==== SUPPLIED INFORMATION ====

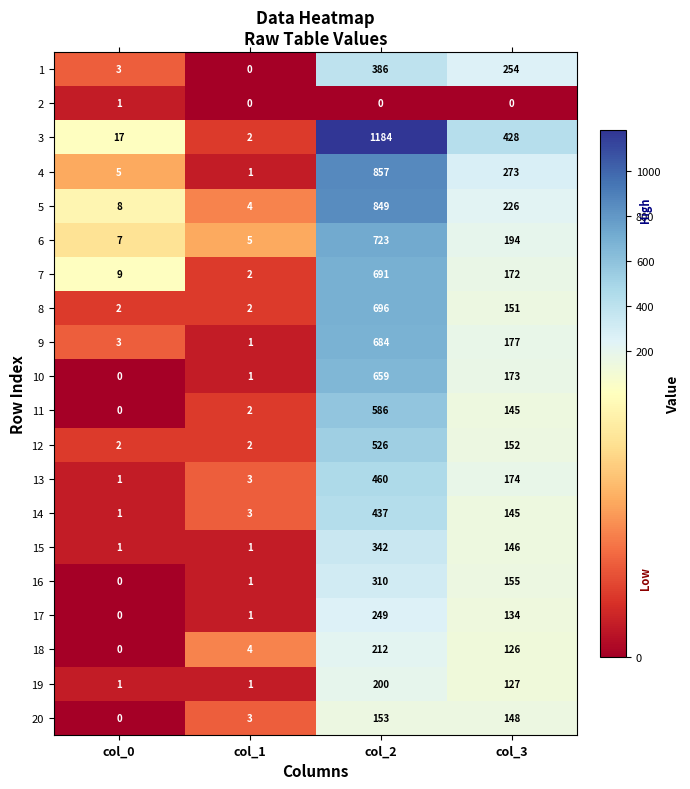

List the labels in order of 4 value, smallest first.

col_1, col_0, col_3, col_2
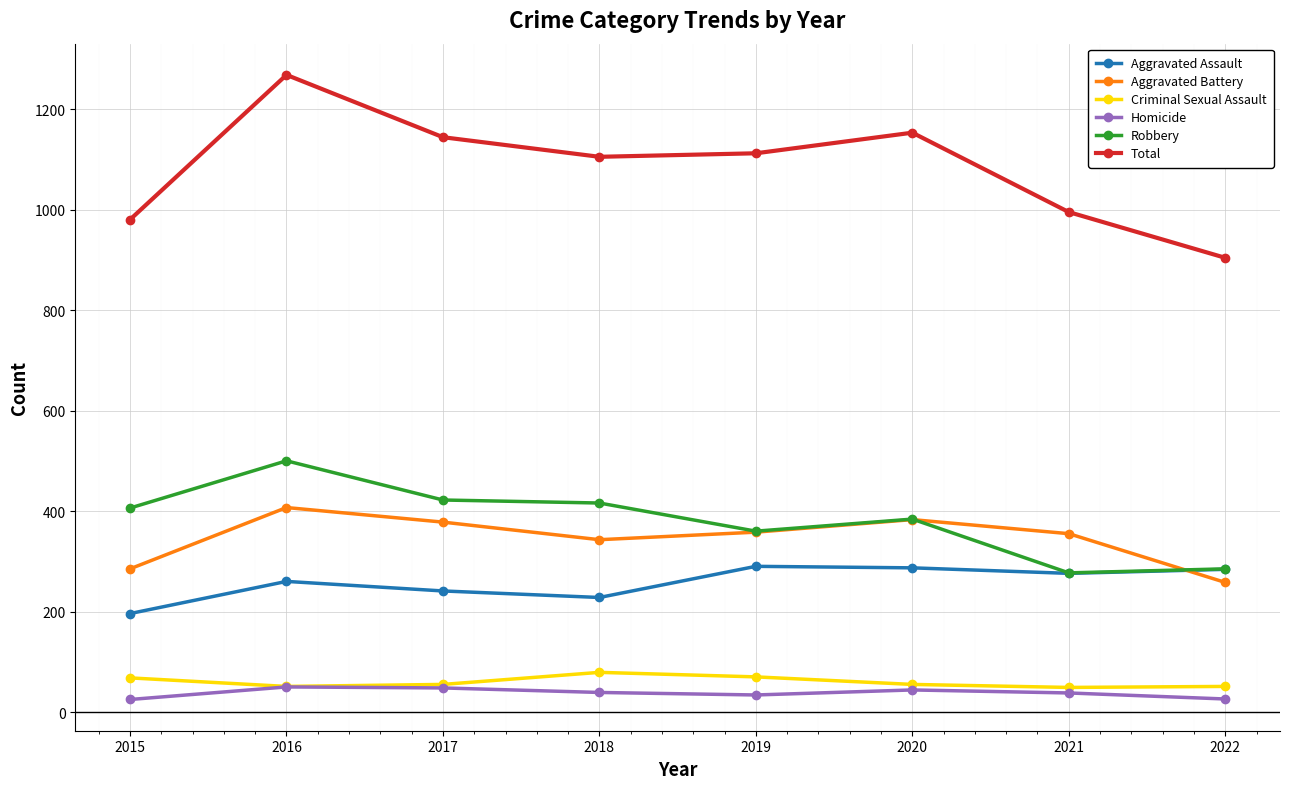

Which series has the widest spread of values?

Total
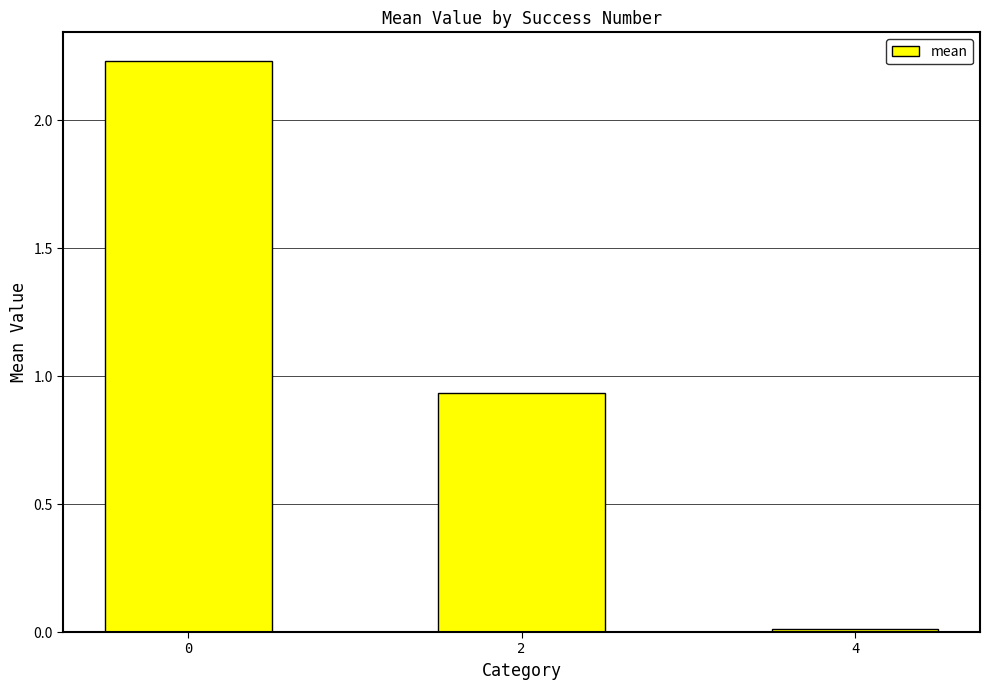

Which category has the lowest value across all series?

4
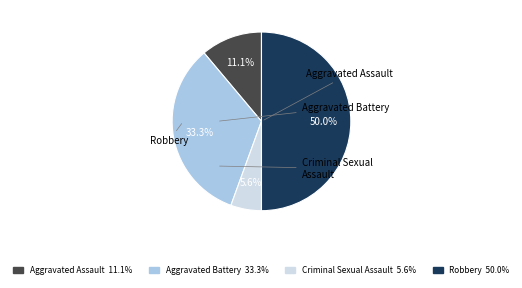

Between Criminal Sexual Assault and Aggravated Battery, which is larger?

Aggravated Battery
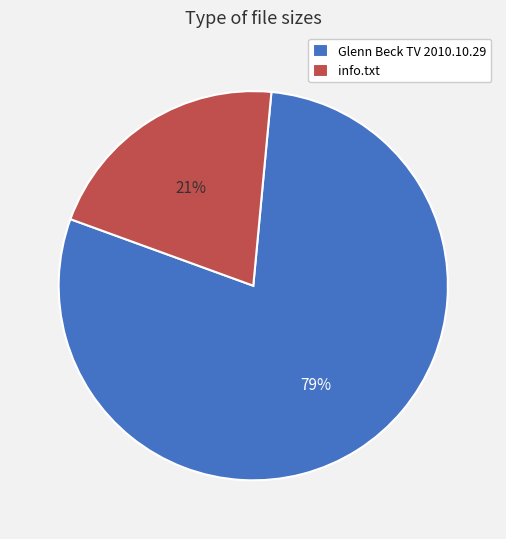

Rank the categories by value from highest to lowest.

Glenn Beck TV 2010.10.29, info.txt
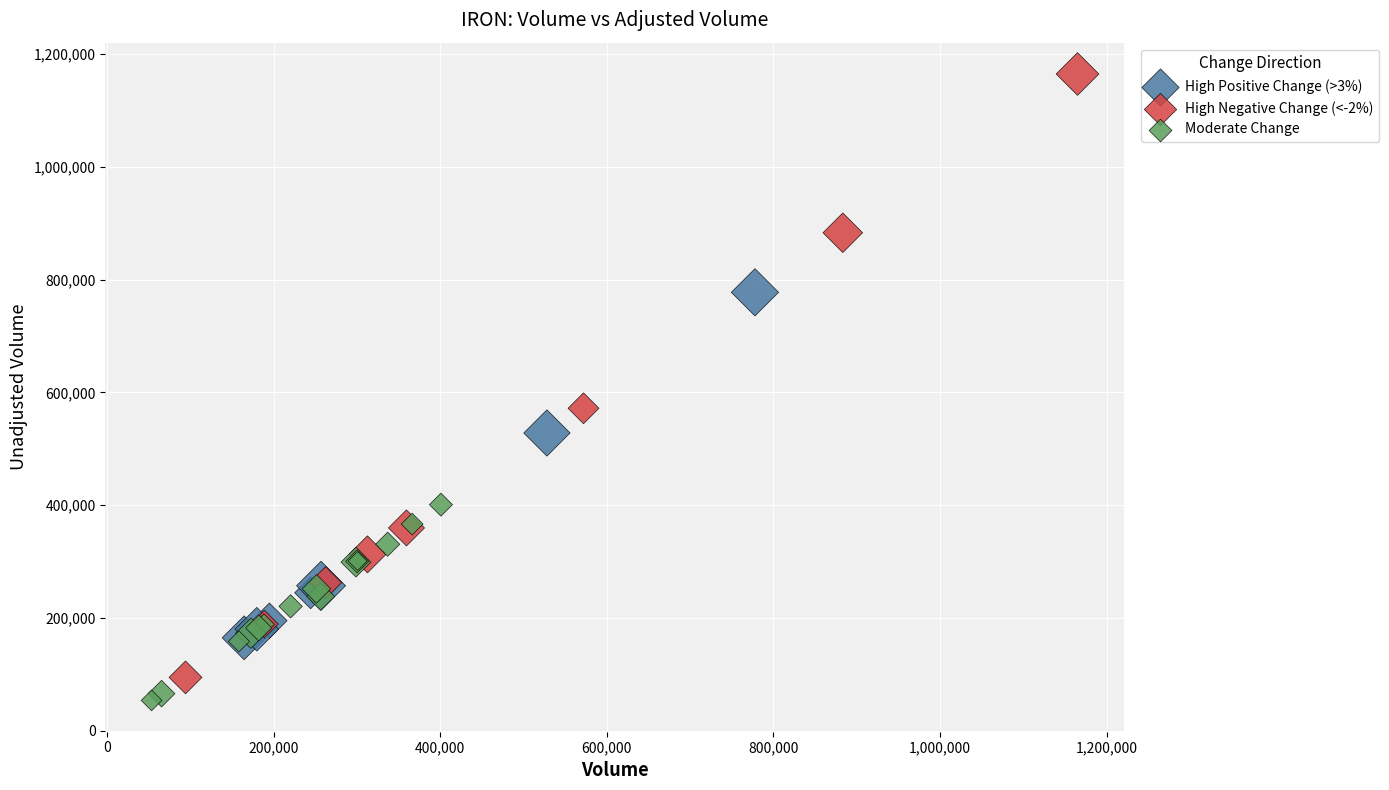

Which series reaches the maximum Y coordinate?

High Negative Change (<-2%)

====

# WRITTEN TASK
Give every line of the records above as a JSON list of strings, one string per line, with blank lines skipped. Leave the pictures out.

# REPLY TO THE TASK
[
  "List the labels in order of 4 value, smallest first.",
  "col_1, col_0, col_3, col_2",
  "Which series has the widest spread of values?",
  "Total",
  "Which category has the lowest value across all series?",
  "4",
  "Between Criminal Sexual Assault and Aggravated Battery, which is larger?",
  "Aggravated Battery",
  "Rank the categories by value from highest to lowest.",
  "Glenn Beck TV 2010.10.29, info.txt",
  "Which series reaches the maximum Y coordinate?",
  "High Negative Change (<-2%)"
]